Data to use: Begin
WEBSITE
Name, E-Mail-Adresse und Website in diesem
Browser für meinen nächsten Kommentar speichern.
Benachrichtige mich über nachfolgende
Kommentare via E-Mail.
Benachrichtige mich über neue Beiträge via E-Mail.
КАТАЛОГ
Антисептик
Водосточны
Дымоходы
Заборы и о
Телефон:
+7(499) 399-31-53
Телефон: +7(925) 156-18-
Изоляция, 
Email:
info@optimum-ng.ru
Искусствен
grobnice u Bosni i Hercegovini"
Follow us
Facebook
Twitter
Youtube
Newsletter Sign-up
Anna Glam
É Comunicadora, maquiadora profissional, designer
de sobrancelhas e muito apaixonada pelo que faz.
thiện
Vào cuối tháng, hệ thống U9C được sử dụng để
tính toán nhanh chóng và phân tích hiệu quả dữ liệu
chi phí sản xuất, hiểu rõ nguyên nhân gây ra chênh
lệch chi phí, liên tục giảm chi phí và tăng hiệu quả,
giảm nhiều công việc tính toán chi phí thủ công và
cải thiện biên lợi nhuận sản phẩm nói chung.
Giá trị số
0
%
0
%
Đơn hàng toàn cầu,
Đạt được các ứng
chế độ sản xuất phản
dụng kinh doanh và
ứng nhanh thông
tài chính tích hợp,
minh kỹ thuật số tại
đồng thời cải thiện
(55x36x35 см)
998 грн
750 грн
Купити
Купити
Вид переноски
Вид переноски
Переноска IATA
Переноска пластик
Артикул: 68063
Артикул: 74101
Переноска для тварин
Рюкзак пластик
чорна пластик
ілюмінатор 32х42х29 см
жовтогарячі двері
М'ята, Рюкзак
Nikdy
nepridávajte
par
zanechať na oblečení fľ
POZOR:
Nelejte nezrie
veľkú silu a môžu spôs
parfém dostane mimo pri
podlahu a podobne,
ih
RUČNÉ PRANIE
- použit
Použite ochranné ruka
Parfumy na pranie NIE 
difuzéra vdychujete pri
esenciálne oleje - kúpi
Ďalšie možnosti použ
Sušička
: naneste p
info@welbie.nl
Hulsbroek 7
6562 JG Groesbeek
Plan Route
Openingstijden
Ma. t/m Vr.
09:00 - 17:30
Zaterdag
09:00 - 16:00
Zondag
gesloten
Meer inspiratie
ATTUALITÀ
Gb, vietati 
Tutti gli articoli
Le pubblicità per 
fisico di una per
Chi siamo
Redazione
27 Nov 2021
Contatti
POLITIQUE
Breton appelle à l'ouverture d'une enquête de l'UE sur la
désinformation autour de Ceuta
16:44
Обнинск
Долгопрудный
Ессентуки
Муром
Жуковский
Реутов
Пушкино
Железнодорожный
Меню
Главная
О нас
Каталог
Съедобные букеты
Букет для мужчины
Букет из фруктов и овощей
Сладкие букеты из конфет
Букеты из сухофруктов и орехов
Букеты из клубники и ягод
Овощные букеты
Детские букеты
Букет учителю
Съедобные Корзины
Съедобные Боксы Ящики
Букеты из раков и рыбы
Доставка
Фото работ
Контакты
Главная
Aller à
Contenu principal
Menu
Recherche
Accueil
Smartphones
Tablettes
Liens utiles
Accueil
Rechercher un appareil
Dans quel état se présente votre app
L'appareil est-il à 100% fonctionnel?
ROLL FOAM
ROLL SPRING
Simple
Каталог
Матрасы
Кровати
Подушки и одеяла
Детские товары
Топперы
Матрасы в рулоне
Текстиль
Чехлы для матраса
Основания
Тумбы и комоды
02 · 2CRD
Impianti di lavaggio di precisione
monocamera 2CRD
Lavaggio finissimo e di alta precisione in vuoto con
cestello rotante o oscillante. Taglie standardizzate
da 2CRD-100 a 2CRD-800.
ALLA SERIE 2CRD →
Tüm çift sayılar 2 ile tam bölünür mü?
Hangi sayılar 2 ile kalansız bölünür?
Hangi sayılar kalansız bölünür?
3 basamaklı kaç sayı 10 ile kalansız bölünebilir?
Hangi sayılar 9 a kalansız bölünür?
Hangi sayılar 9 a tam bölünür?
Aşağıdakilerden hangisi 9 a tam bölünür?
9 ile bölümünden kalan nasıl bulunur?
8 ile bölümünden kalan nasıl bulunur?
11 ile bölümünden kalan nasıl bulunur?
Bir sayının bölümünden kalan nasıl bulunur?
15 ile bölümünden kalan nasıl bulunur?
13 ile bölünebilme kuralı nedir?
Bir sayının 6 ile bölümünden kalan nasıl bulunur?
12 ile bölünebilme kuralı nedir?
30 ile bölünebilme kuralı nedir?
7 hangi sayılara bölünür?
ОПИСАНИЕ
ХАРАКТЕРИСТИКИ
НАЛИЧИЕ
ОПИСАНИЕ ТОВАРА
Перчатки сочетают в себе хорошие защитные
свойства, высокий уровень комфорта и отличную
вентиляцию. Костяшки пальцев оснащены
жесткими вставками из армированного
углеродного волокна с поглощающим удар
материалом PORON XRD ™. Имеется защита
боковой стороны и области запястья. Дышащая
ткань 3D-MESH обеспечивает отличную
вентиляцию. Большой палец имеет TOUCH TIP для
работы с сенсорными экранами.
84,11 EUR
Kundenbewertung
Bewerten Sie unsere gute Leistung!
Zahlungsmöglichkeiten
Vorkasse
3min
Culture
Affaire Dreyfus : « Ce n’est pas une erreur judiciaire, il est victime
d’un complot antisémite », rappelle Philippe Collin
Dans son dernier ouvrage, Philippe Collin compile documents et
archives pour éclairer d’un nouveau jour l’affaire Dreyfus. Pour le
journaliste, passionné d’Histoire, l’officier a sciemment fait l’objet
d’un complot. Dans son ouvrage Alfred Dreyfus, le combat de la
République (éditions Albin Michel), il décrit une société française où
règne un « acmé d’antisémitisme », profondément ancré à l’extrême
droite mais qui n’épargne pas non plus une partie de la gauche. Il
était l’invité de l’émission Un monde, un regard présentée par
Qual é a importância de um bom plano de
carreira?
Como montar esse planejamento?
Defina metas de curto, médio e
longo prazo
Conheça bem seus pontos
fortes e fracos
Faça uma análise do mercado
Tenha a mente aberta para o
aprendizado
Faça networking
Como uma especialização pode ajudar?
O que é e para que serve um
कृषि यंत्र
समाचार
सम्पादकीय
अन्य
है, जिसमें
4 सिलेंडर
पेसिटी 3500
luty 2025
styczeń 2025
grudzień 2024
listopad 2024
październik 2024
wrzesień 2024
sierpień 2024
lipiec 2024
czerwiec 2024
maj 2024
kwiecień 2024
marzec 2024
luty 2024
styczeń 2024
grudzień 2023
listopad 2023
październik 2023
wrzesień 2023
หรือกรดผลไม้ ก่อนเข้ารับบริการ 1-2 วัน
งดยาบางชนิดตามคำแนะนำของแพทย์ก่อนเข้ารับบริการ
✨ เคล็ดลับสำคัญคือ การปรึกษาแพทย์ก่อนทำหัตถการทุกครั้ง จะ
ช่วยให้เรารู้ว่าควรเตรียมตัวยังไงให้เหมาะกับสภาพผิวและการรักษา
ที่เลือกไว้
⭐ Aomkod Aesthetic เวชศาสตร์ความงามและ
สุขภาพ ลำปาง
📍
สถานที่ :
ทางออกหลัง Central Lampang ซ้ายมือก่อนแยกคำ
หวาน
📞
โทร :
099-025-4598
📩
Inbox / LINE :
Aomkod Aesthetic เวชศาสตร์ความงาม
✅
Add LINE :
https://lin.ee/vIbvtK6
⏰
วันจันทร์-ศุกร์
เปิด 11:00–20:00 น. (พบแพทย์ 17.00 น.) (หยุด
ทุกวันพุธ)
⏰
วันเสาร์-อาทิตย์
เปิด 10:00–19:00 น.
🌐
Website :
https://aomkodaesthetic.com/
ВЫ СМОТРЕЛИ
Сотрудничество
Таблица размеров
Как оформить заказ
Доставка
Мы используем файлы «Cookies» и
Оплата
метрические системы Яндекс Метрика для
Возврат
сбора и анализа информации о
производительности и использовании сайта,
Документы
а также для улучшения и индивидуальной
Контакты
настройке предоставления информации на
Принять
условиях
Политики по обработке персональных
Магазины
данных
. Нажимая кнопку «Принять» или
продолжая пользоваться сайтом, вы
Data to use: End
**Task goal**: Repeat the entries above verbatim, but only from the line that has "Букет учителю" down to the line that has "Hangi sayılar kalansız bölünür?", inclusive.

**Response**:
Букет учителю
Съедобные Корзины
Съедобные Боксы Ящики
Букеты из раков и рыбы
Доставка
Фото работ
Контакты
Главная
Aller à
Contenu principal
Menu
Recherche
Accueil
Smartphones
Tablettes
Liens utiles
Accueil
Rechercher un appareil
Dans quel état se présente votre app
L'appareil est-il à 100% fonctionnel?
ROLL FOAM
ROLL SPRING
Simple
Каталог
Матрасы
Кровати
Подушки и одеяла
Детские товары
Топперы
Матрасы в рулоне
Текстиль
Чехлы для матраса
Основания
Тумбы и комоды
02 · 2CRD
Impianti di lavaggio di precisione
monocamera 2CRD
Lavaggio finissimo e di alta precisione in vuoto con
cestello rotante o oscillante. Taglie standardizzate
da 2CRD-100 a 2CRD-800.
ALLA SERIE 2CRD →
Tüm çift sayılar 2 ile tam bölünür mü?
Hangi sayılar 2 ile kalansız bölünür?
Hangi sayılar kalansız bölünür?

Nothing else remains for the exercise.